▶ _WORK TASK_: Recast every line of source text in the material below as a Markdown table with the columns "Row" and "Line", numbering the rows and omitting blank lines. Leave the pictures out of the answer.

▶ _SUPPLIED RECORDS_:
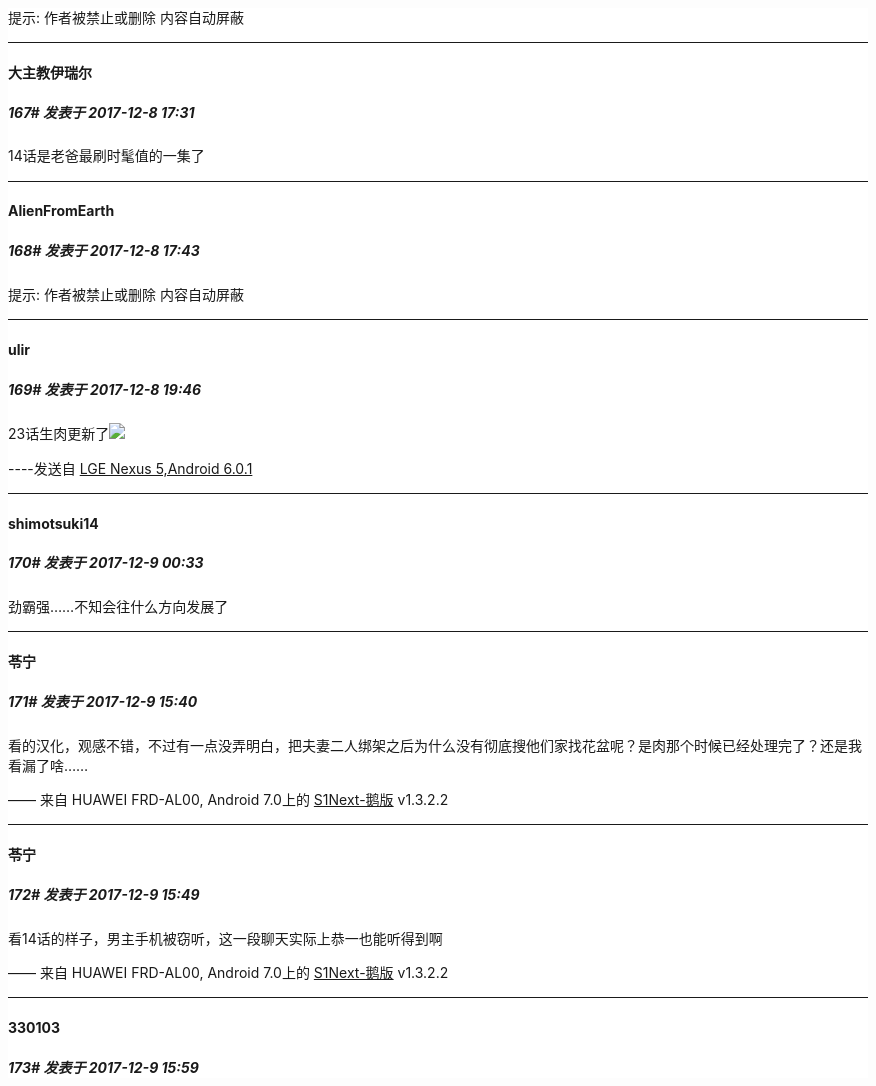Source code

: 提示: 作者被禁止或删除 内容自动屏蔽

*****

####  大主教伊瑞尔  
##### 167#       发表于 2017-12-8 17:31

14话是老爸最刷时髦值的一集了

*****

####  AlienFromEarth  
##### 168#       发表于 2017-12-8 17:43

提示: 作者被禁止或删除 内容自动屏蔽

*****

####  ulir  
##### 169#       发表于 2017-12-8 19:46

23话生肉更新了<img src="https://static.saraba1st.com/image/smiley/face2017/152.png" referrerpolicy="no-referrer">

----发送自 [LGE Nexus 5,Android 6.0.1](http://stage1.5j4m.com/?1.32)

*****

####  shimotsuki14  
##### 170#       发表于 2017-12-9 00:33

劲霸强……不知会往什么方向发展了

*****

####  苓宁  
##### 171#       发表于 2017-12-9 15:40

看的汉化，观感不错，不过有一点没弄明白，把夫妻二人绑架之后为什么没有彻底搜他们家找花盆呢？是肉那个时候已经处理完了？还是我看漏了啥……

—— 来自 HUAWEI FRD-AL00, Android 7.0上的 [S1Next-鹅版](https://github.com/ykrank/S1-Next/releases) v1.3.2.2

*****

####  苓宁  
##### 172#       发表于 2017-12-9 15:49

看14话的样子，男主手机被窃听，这一段聊天实际上恭一也能听得到啊

—— 来自 HUAWEI FRD-AL00, Android 7.0上的 [S1Next-鹅版](https://github.com/ykrank/S1-Next/releases) v1.3.2.2

*****

####  330103  
##### 173#       发表于 2017-12-9 15:59
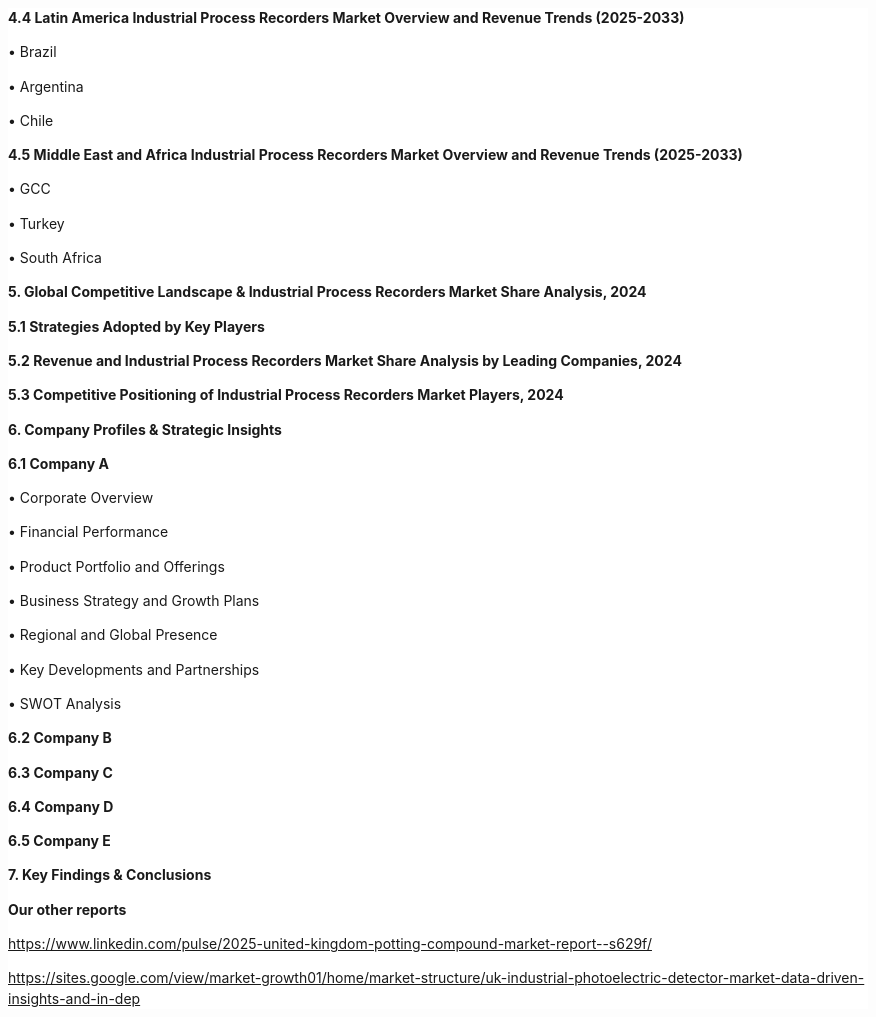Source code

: <strong>4.4 Latin America Industrial Process Recorders Market Overview and Revenue Trends (2025-2033)</strong>

• Brazil

• Argentina

• Chile

<strong>4.5 Middle East and Africa Industrial Process Recorders Market Overview and Revenue Trends (2025-2033)</strong>

• GCC

• Turkey

• South Africa

<strong>5. Global Competitive Landscape & Industrial Process Recorders Market Share Analysis, 2024</strong>

<strong>5.1 Strategies Adopted by Key Players</strong>

<strong>5.2 Revenue and Industrial Process Recorders Market Share Analysis by Leading Companies, 2024</strong>

<strong>5.3 Competitive Positioning of Industrial Process Recorders Market Players, 2024</strong>

<strong>6. Company Profiles & Strategic Insights</strong>

<strong>6.1 Company A</strong>

• Corporate Overview

• Financial Performance

• Product Portfolio and Offerings

• Business Strategy and Growth Plans

• Regional and Global Presence

• Key Developments and Partnerships

• SWOT Analysis

<strong>6.2 Company B</strong>

<strong>6.3 Company C</strong>

<strong>6.4 Company D</strong>

<strong>6.5 Company E</strong>

<strong>7. Key Findings & Conclusions</strong>

<strong>Our other reports</strong>

<a href=https://www.linkedin.com/pulse/2025-united-kingdom-potting-compound-market-report--s629f/>https://www.linkedin.com/pulse/2025-united-kingdom-potting-compound-market-report--s629f/</a>

<a href=https://sites.google.com/view/market-growth01/home/market-structure/uk-industrial-photoelectric-detector-market-data-driven-insights-and-in-dep>https://sites.google.com/view/market-growth01/home/market-structure/uk-industrial-photoelectric-detector-market-data-driven-insights-and-in-dep</a>
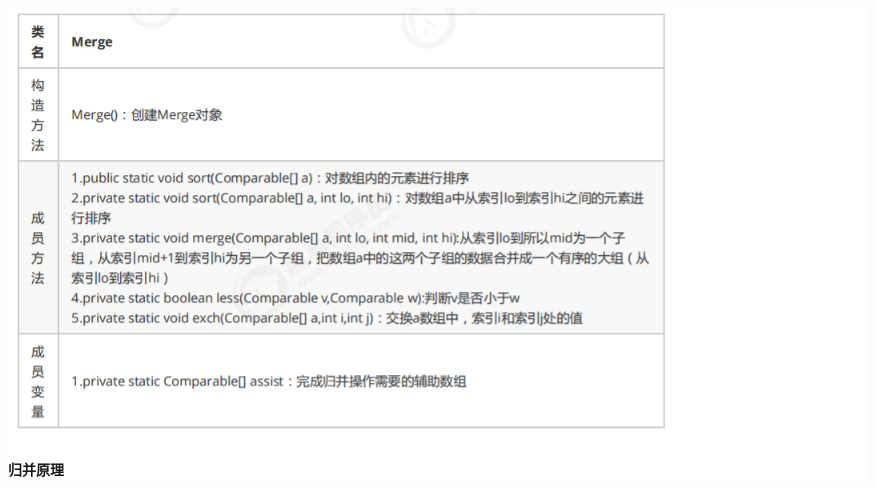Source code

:  <img src="排序.assets/image-20211210161453157.png" alt="image-20211210161453157" style="zoom:80%;" />

#### 归并原理
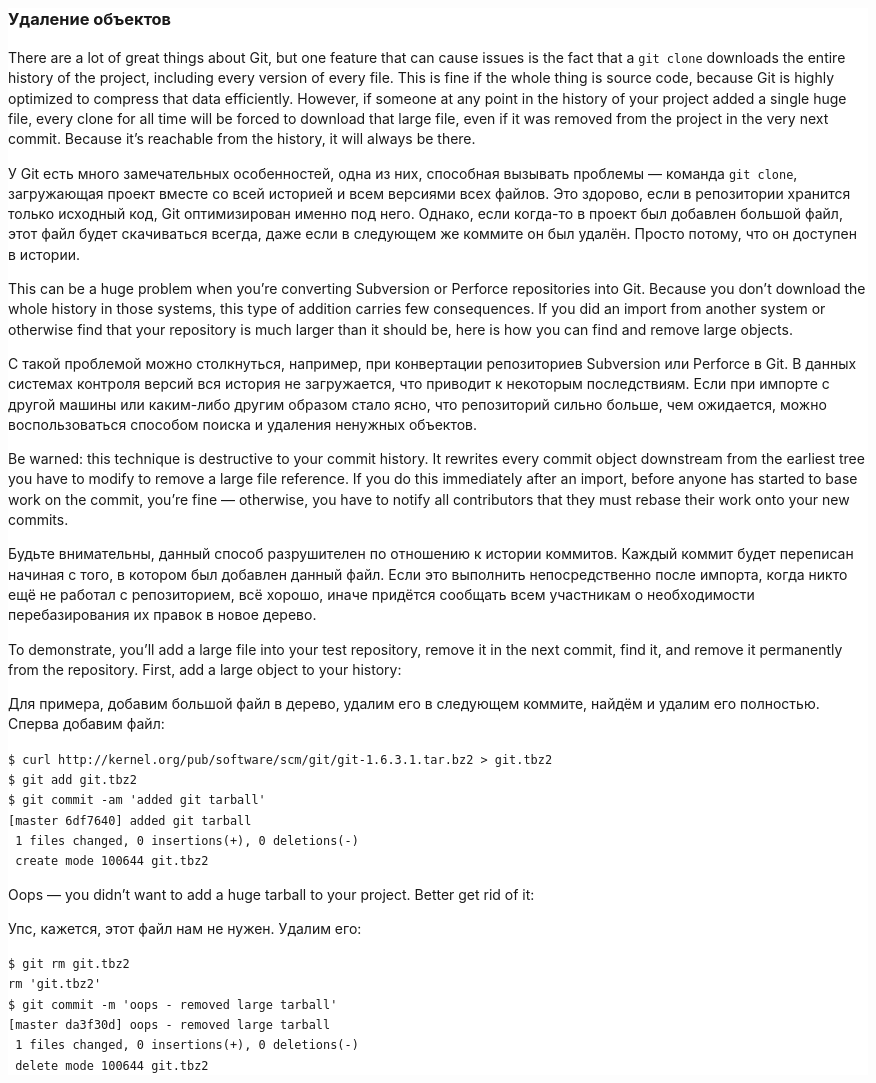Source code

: ### Удаление объектов ###

There are a lot of great things about Git, but one feature that can cause issues is the fact that a `git clone` downloads the entire history of the project, including every version of every file. This is fine if the whole thing is source code, because Git is highly optimized to compress that data efficiently. However, if someone at any point in the history of your project added a single huge file, every clone for all time will be forced to download that large file, even if it was removed from the project in the very next commit. Because it’s reachable from the history, it will always be there.

У Git есть много замечательных особенностей, одна из них, способная вызывать проблемы — команда `git clone`, загружающая проект вместе со всей историей и всем версиями всех файлов. Это здорово, если в репозитории хранится только исходный код, Git оптимизирован именно под него. Однако, если когда-то в проект был добавлен большой файл, этот файл будет скачиваться всегда, даже если в следующем же коммите он был удалён. Просто потому, что он доступен в истории.

This can be a huge problem when you’re converting Subversion or Perforce repositories into Git. Because you don’t download the whole history in those systems, this type of addition carries few consequences. If you did an import from another system or otherwise find that your repository is much larger than it should be, here is how you can find and remove large objects.

С такой проблемой можно столкнуться, например, при конвертации репозиториев Subversion или Perforce в Git. В данных системах контроля версий вся история не загружается, что приводит к некоторым последствиям. Если при импорте с другой машины или каким-либо другим образом стало ясно, что репозиторий сильно больше, чем ожидается, можно воспользоваться способом поиска и удаления ненужных объектов.

Be warned: this technique is destructive to your commit history. It rewrites every commit object downstream from the earliest tree you have to modify to remove a large file reference. If you do this immediately after an import, before anyone has started to base work on the commit, you’re fine — otherwise, you have to notify all contributors that they must rebase their work onto your new commits.

Будьте внимательны, данный способ разрушителен по отношению к истории коммитов. Каждый коммит будет переписан начиная с того, в котором был добавлен данный файл. Если это выполнить непосредственно после импорта, когда никто ещё не работал с репозиторием, всё хорошо, иначе придётся сообщать всем участникам о необходимости перебазирования их правок в новое дерево.

To demonstrate, you’ll add a large file into your test repository, remove it in the next commit, find it, and remove it permanently from the repository. First, add a large object to your history:

Для примера, добавим большой файл в дерево, удалим его в следующем коммите, найдём и удалим его полностью. Сперва добавим файл:

	$ curl http://kernel.org/pub/software/scm/git/git-1.6.3.1.tar.bz2 > git.tbz2
	$ git add git.tbz2
	$ git commit -am 'added git tarball'
	[master 6df7640] added git tarball
	 1 files changed, 0 insertions(+), 0 deletions(-)
	 create mode 100644 git.tbz2

Oops — you didn’t want to add a huge tarball to your project. Better get rid of it:

Упс, кажется, этот файл нам не нужен. Удалим его:

	$ git rm git.tbz2 
	rm 'git.tbz2'
	$ git commit -m 'oops - removed large tarball'
	[master da3f30d] oops - removed large tarball
	 1 files changed, 0 insertions(+), 0 deletions(-)
	 delete mode 100644 git.tbz2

▶ _RESULT OF THE EXERCISE_:
| Row | Line |
|---|---|
| 1 | Source code |
| 2 | : 提示: 作者被禁止或删除 内容自动屏蔽 |
| 3 | ***** |
| 4 | ####  大主教伊瑞尔   |
| 5 | ##### 167#       发表于 2017-12-8 17:31 |
| 6 | 14话是老爸最刷时髦值的一集了 |
| 7 | ***** |
| 8 | ####  AlienFromEarth   |
| 9 | ##### 168#       发表于 2017-12-8 17:43 |
| 10 | 提示: 作者被禁止或删除 内容自动屏蔽 |
| 11 | ***** |
| 12 | ####  ulir   |
| 13 | ##### 169#       发表于 2017-12-8 19:46 |
| 14 | 23话生肉更新了<img src="https://static.saraba1st.com/image/smiley/face2017/152.png" referrerpolicy="no-referrer"> |
| 15 | ----发送自 [LGE Nexus 5,Android 6.0.1](http://stage1.5j4m.com/?1.32) |
| 16 | ***** |
| 17 | ####  shimotsuki14   |
| 18 | ##### 170#       发表于 2017-12-9 00:33 |
| 19 | 劲霸强……不知会往什么方向发展了 |
| 20 | ***** |
| 21 | ####  苓宁   |
| 22 | ##### 171#       发表于 2017-12-9 15:40 |
| 23 | 看的汉化，观感不错，不过有一点没弄明白，把夫妻二人绑架之后为什么没有彻底搜他们家找花盆呢？是肉那个时候已经处理完了？还是我看漏了啥…… |
| 24 | —— 来自 HUAWEI FRD-AL00, Android 7.0上的 [S1Next-鹅版](https://github.com/ykrank/S1-Next/releases) v1.3.2.2 |
| 25 | ***** |
| 26 | ####  苓宁   |
| 27 | ##### 172#       发表于 2017-12-9 15:49 |
| 28 | 看14话的样子，男主手机被窃听，这一段聊天实际上恭一也能听得到啊 |
| 29 | —— 来自 HUAWEI FRD-AL00, Android 7.0上的 [S1Next-鹅版](https://github.com/ykrank/S1-Next/releases) v1.3.2.2 |
| 30 | ***** |
| 31 | ####  330103   |
| 32 | ##### 173#       发表于 2017-12-9 15:59 |
| 33 | Source code |
| 34 | : <strong>4.4 Latin America Industrial Process Recorders Market Overview and Revenue Trends (2025-2033)</strong> |
| 35 | • Brazil |
| 36 | • Argentina |
| 37 | • Chile |
| 38 | <strong>4.5 Middle East and Africa Industrial Process Recorders Market Overview and Revenue Trends (2025-2033)</strong> |
| 39 | • GCC |
| 40 | • Turkey |
| 41 | • South Africa |
| 42 | <strong>5. Global Competitive Landscape & Industrial Process Recorders Market Share Analysis, 2024</strong> |
| 43 | <strong>5.1 Strategies Adopted by Key Players</strong> |
| 44 | <strong>5.2 Revenue and Industrial Process Recorders Market Share Analysis by Leading Companies, 2024</strong> |
| 45 | <strong>5.3 Competitive Positioning of Industrial Process Recorders Market Players, 2024</strong> |
| 46 | <strong>6. Company Profiles & Strategic Insights</strong> |
| 47 | <strong>6.1 Company A</strong> |
| 48 | • Corporate Overview |
| 49 | • Financial Performance |
| 50 | • Product Portfolio and Offerings |
| 51 | • Business Strategy and Growth Plans |
| 52 | • Regional and Global Presence |
| 53 | • Key Developments and Partnerships |
| 54 | • SWOT Analysis |
| 55 | <strong>6.2 Company B</strong> |
| 56 | <strong>6.3 Company C</strong> |
| 57 | <strong>6.4 Company D</strong> |
| 58 | <strong>6.5 Company E</strong> |
| 59 | <strong>7. Key Findings & Conclusions</strong> |
| 60 | <strong>Our other reports</strong> |
| 61 | <a href=https://www.linkedin.com/pulse/2025-united-kingdom-potting-compound-market-report--s629f/>https://www.linkedin.com/pulse/2025-united-kingdom-potting-compound-market-report--s629f/</a> |
| 62 | <a href=https://sites.google.com/view/market-growth01/home/market-structure/uk-industrial-photoelectric-detector-market-data-driven-insights-and-in-dep>https://sites.google.com/view/market-growth01/home/market-structure/uk-industrial-photoelectric-detector-market-data-driven-insights-and-in-dep</a> |
| 63 | Source code |
| 64 | :  <img src="排序.assets/image-20211210161453157.png" alt="image-20211210161453157" style="zoom:80%;" /> |
| 65 | #### 归并原理 |
| 66 | Source code |
| 67 | : ### Удаление объектов ### |
| 68 | There are a lot of great things about Git, but one feature that can cause issues is the fact that a `git clone` downloads the entire history of the project, including every version of every file. This is fine if the whole thing is source code, because Git is highly optimized to compress that data efficiently. However, if someone at any point in the history of your project added a single huge file, every clone for all time will be forced to download that large file, even if it was removed from the project in the very next commit. Because it’s reachable from the history, it will always be there. |
| 69 | У Git есть много замечательных особенностей, одна из них, способная вызывать проблемы — команда `git clone`, загружающая проект вместе со всей историей и всем версиями всех файлов. Это здорово, если в репозитории хранится только исходный код, Git оптимизирован именно под него. Однако, если когда-то в проект был добавлен большой файл, этот файл будет скачиваться всегда, даже если в следующем же коммите он был удалён. Просто потому, что он доступен в истории. |
| 70 | This can be a huge problem when you’re converting Subversion or Perforce repositories into Git. Because you don’t download the whole history in those systems, this type of addition carries few consequences. If you did an import from another system or otherwise find that your repository is much larger than it should be, here is how you can find and remove large objects. |
| 71 | С такой проблемой можно столкнуться, например, при конвертации репозиториев Subversion или Perforce в Git. В данных системах контроля версий вся история не загружается, что приводит к некоторым последствиям. Если при импорте с другой машины или каким-либо другим образом стало ясно, что репозиторий сильно больше, чем ожидается, можно воспользоваться способом поиска и удаления ненужных объектов. |
| 72 | Be warned: this technique is destructive to your commit history. It rewrites every commit object downstream from the earliest tree you have to modify to remove a large file reference. If you do this immediately after an import, before anyone has started to base work on the commit, you’re fine — otherwise, you have to notify all contributors that they must rebase their work onto your new commits. |
| 73 | Будьте внимательны, данный способ разрушителен по отношению к истории коммитов. Каждый коммит будет переписан начиная с того, в котором был добавлен данный файл. Если это выполнить непосредственно после импорта, когда никто ещё не работал с репозиторием, всё хорошо, иначе придётся сообщать всем участникам о необходимости перебазирования их правок в новое дерево. |
| 74 | To demonstrate, you’ll add a large file into your test repository, remove it in the next commit, find it, and remove it permanently from the repository. First, add a large object to your history: |
| 75 | Для примера, добавим большой файл в дерево, удалим его в следующем коммите, найдём и удалим его полностью. Сперва добавим файл: |
| 76 | 	$ curl http://kernel.org/pub/software/scm/git/git-1.6.3.1.tar.bz2 > git.tbz2 |
| 77 | 	$ git add git.tbz2 |
| 78 | 	$ git commit -am 'added git tarball' |
| 79 | 	[master 6df7640] added git tarball |
| 80 | 	 1 files changed, 0 insertions(+), 0 deletions(-) |
| 81 | 	 create mode 100644 git.tbz2 |
| 82 | Oops — you didn’t want to add a huge tarball to your project. Better get rid of it: |
| 83 | Упс, кажется, этот файл нам не нужен. Удалим его: |
| 84 | 	$ git rm git.tbz2  |
| 85 | 	rm 'git.tbz2' |
| 86 | 	$ git commit -m 'oops - removed large tarball' |
| 87 | 	[master da3f30d] oops - removed large tarball |
| 88 | 	 1 files changed, 0 insertions(+), 0 deletions(-) |
| 89 | 	 delete mode 100644 git.tbz2 |